The family Cadillac was an incredible 18 feet 9 inches long (yes, really!). We nicknamed it “The Silver Streak,” which was also our C B radio designation. Whenever we tried to get a real-life trucker on the line, “Breaker, breaker, anyone got a copy? This is Silver Streak. Over,” not once did someone respond. C B radios, obviously, belonged in Mac Trucks and 18-wheelers, not 18-foot-long Silver Cadillacs.

One summer day in 1973, we were headed to Lake Tuscaloosa. I sat in the middle of the front seat between my parents, and my three siblings took the back seat. We stopped to get fried chicken; a large red and white striped bucket of KFC was the thing back then. Once my dad paid for it and got back in the car, I held it tight in my lap. Drive-thru’s didn’t exist at the time.

I’m guessing something came over the radio about divorce, a taboo subject in 1973 which was anything but the norm. I asked, something to the effect of, “Mom and Dad, would you ever get divorced?” To this day, I cannot tell you what they said or how they responded. I can tell you that kids have antennas when all is not well with their worlds. The atmosphere in the car at that moment clearly spoke: “Your world has just become insecure,” was the message my antennas picked up.

I’ve heard it said that kids don’t need to be told they’re the glue that holds the marriage together; they get the point loud and clear. The message has already been sent. Back in the day, parents divorced when their youngest child graduated from high school. The marriage had been in trouble years before then. Mom and Dad may have lived under the same roof, but their worlds had grown apart. The only bond they held in common centered around the kids. In essence, the children became the glue that held everything together. Once the kids left, the marital partnership ended.

You’ve heard children of divorced parents say, “My mom and dad split up, and for whatever reason, I feel responsible,” like it was somehow their fault. It’s a scenario that plays out all the time. How can we reasonably explain any kid concluding his or her parent’s break-up was on them? That makes zero sense unless, beginning in childhood, the message “You’re the glue keeping us together” hovered over every ballfield, school play, vacation, travel ball (bad idea), dinner table conversation, family outing, etc.

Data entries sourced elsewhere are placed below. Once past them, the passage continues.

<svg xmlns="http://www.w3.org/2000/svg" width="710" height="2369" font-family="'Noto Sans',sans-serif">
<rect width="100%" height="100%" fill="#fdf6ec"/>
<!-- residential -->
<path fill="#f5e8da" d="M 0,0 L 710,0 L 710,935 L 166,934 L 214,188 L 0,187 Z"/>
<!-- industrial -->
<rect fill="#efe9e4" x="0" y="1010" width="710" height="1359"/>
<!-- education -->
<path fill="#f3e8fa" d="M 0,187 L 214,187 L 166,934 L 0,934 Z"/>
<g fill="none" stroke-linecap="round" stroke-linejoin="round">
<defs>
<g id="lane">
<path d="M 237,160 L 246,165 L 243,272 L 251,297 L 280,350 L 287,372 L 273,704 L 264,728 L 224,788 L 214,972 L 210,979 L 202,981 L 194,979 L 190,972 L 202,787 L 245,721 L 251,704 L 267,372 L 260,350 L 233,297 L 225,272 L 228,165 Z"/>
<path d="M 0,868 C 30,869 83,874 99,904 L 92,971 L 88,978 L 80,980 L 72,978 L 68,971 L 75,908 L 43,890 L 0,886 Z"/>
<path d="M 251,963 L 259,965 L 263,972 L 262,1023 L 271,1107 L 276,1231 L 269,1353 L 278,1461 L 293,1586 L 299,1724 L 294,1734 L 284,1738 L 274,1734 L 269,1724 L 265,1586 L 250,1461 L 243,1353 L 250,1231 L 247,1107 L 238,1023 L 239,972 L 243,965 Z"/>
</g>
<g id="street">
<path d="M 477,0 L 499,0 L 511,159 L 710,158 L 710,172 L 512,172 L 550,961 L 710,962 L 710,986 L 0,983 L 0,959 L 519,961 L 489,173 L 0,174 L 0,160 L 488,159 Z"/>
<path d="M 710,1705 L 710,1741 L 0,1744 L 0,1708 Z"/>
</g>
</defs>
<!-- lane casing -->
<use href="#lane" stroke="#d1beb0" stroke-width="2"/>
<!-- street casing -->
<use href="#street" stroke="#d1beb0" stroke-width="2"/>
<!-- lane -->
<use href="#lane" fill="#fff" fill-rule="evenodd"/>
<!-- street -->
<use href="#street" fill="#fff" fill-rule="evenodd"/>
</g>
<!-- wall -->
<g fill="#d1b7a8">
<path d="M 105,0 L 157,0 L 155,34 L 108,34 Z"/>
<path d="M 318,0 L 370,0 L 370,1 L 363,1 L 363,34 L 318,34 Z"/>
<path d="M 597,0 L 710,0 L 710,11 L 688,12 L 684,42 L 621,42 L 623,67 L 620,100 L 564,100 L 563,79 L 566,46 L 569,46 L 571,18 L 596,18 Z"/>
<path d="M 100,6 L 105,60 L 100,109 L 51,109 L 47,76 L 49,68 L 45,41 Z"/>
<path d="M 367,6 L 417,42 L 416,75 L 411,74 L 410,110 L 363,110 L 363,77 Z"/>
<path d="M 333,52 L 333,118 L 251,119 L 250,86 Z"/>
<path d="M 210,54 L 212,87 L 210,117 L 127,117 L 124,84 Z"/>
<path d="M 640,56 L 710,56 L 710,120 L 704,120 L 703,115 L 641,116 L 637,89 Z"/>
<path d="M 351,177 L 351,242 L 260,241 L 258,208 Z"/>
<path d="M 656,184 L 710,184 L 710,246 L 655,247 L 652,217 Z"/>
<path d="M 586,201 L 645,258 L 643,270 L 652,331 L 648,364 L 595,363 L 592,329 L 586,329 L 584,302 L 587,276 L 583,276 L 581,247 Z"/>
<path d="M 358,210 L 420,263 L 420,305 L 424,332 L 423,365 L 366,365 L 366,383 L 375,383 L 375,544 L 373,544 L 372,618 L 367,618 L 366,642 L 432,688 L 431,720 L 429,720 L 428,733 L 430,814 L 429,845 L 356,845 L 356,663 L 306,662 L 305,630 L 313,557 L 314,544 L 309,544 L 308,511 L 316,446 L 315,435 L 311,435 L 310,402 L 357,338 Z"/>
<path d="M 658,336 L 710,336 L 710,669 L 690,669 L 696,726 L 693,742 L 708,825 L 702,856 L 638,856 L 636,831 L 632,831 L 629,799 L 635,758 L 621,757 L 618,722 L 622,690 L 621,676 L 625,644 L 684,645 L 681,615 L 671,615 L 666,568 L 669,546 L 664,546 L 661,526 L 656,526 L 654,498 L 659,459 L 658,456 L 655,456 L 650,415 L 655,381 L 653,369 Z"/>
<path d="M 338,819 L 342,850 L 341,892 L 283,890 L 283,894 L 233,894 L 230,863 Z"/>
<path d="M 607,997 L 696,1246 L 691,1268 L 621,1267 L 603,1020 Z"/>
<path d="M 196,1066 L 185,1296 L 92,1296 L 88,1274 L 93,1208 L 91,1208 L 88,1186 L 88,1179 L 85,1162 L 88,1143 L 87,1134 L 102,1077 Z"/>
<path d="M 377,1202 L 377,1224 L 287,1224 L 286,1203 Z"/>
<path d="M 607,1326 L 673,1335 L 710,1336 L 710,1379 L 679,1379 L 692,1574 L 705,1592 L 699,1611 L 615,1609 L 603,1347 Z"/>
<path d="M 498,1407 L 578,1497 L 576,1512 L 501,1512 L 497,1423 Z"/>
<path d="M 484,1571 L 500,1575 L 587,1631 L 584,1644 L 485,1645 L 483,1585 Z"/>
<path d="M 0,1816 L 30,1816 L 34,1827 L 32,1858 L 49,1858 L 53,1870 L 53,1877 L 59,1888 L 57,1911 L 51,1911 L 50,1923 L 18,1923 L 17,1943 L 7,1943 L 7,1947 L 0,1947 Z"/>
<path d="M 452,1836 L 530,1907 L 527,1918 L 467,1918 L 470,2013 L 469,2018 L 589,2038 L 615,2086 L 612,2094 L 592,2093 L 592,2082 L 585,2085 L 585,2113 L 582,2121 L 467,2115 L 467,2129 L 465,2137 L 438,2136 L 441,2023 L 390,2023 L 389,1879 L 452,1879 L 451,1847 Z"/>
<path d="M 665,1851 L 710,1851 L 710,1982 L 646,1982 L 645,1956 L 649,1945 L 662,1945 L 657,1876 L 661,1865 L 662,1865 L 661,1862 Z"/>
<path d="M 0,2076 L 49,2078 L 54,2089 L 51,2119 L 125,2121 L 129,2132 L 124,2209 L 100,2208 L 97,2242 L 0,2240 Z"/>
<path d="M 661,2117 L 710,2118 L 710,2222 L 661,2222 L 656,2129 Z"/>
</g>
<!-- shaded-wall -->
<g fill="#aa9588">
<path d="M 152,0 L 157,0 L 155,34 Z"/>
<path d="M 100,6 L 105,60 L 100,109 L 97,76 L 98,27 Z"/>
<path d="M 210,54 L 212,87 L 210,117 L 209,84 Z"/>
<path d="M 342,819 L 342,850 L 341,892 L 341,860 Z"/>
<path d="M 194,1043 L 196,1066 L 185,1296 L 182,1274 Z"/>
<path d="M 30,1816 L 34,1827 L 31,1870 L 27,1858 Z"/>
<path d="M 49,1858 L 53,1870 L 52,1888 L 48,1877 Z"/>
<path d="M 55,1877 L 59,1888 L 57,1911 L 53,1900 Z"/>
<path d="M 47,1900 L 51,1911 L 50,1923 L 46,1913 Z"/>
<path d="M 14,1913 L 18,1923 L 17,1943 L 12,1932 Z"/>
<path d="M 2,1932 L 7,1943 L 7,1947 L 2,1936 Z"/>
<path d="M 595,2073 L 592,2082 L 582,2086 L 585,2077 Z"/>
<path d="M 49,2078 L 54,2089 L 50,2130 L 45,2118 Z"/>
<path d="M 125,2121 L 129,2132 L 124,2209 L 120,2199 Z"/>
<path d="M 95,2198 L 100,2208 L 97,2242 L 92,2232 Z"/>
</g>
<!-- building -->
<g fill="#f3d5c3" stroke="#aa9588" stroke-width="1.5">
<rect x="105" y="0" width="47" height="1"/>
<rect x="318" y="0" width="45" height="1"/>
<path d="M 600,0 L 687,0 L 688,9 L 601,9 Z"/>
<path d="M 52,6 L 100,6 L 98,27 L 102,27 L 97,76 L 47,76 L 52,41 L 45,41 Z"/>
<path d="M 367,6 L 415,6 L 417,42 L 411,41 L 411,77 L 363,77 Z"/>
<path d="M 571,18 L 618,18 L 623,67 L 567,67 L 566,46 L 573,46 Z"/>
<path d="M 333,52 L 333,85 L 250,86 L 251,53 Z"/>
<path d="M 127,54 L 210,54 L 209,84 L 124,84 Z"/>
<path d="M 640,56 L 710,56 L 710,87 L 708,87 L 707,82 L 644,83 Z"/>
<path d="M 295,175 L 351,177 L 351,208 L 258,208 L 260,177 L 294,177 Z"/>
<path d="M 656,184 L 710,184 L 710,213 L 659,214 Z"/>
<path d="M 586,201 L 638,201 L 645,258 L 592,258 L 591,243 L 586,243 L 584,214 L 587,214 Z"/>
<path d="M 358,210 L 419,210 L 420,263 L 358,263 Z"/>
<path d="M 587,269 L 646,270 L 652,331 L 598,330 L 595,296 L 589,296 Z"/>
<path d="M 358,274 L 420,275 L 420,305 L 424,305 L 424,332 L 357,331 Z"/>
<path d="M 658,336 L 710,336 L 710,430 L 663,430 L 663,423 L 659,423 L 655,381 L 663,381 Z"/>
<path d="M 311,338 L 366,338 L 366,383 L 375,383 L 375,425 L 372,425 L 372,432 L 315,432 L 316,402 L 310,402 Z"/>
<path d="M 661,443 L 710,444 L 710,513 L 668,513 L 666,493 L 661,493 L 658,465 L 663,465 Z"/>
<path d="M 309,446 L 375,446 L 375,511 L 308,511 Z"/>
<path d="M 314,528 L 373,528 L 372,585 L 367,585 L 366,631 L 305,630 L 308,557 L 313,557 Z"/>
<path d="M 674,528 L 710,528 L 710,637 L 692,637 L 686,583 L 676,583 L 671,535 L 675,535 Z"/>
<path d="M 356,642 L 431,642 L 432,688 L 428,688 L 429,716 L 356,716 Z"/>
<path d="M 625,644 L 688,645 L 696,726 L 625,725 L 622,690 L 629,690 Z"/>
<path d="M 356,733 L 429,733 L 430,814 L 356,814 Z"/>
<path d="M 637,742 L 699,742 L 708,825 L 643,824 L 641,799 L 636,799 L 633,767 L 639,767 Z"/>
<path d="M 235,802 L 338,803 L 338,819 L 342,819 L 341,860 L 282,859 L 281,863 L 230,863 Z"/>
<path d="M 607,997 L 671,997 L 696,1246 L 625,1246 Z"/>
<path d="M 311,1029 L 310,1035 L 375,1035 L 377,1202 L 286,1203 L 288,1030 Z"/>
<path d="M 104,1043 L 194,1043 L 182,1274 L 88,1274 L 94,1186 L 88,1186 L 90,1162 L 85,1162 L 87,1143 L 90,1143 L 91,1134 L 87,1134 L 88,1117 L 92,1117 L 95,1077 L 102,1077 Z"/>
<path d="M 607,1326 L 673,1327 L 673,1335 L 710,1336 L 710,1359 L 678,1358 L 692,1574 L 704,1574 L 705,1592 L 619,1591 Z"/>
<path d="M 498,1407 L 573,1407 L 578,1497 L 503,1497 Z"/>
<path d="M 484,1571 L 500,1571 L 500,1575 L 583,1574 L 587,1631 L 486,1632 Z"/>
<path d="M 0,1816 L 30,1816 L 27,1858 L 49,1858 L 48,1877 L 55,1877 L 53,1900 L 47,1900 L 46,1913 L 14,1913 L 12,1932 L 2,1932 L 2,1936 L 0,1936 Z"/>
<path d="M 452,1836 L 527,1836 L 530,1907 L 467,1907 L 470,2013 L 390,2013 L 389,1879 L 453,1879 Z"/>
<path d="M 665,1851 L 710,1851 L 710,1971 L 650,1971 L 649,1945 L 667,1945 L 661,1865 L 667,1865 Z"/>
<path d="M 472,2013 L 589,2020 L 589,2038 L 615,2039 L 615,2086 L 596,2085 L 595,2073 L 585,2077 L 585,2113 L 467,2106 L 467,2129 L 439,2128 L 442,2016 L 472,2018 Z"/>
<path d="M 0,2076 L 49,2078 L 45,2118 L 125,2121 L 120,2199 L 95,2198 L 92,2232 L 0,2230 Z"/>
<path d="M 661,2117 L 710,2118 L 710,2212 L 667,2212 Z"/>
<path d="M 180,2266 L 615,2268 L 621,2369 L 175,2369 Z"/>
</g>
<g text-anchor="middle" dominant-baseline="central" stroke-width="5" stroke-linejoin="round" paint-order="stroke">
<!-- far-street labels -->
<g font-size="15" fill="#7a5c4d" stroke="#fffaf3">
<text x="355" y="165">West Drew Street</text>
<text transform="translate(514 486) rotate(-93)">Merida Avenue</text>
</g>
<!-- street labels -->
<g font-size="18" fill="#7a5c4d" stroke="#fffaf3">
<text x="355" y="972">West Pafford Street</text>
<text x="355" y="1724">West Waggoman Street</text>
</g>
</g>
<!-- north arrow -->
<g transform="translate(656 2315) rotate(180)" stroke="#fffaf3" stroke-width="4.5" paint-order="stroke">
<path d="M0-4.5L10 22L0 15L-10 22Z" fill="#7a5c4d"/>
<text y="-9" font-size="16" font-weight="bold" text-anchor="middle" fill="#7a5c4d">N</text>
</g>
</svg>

It stands to reason, therefore, that divorce could only mean one thing: the glue failed, so yes, this is my fault. I’m pretty much describing my mindset at 18 when my parents divorced. The real troubles began, I later found out, when I was 5, a year before the KFC bucket in my lap incident above. Crazy how I picked up on the disconnect without hearing them argue or bicker even once. Please pay attention to that last sentence.

What, then, are parents supposed to do?


· Three times a week, as soon as you get home, kiss the kids and tell them, “We’re gonna have fun later, but first, Mom and Dad enjoy spending time together. We will sit on the couch for 30 minutes. You will see us, but you cannot interrupt us. If you do, you’ll get punished.”

· It’s imperative to pick a spot where the kids can watch you without interrupting. I’ve heard this referred to as “couch time,” it works like a charm. It’s the single most secure feeling you can hardwire into your kids.

· Stressful subjects are off-limits.

· 
This routine is highly likely to divorce-proof your marriage.

Three Quick Takeaways

· Apart from “The Silver Streak,” not one word of this blog is original; I’ve borrowed every bit of it. I’m simply sharing content others shared with me because it impacted my marriage and childrearing more than any other thing out there.

· Marriages don’t just collapse—they erode. So, Mom and Dad, don’t be misled—I promise your life only gets more hectic. If you’re too busy to establish healthy guardrails now, they won’t happen in the future.

· According to Psalm 127, children are incredible gifts from the Lord, and parents joyfully receive them as such. The trouble arises when they’re elevated to gods. They truly are terrible at it.
Jesus said, for those who have ears to hear, let them hear.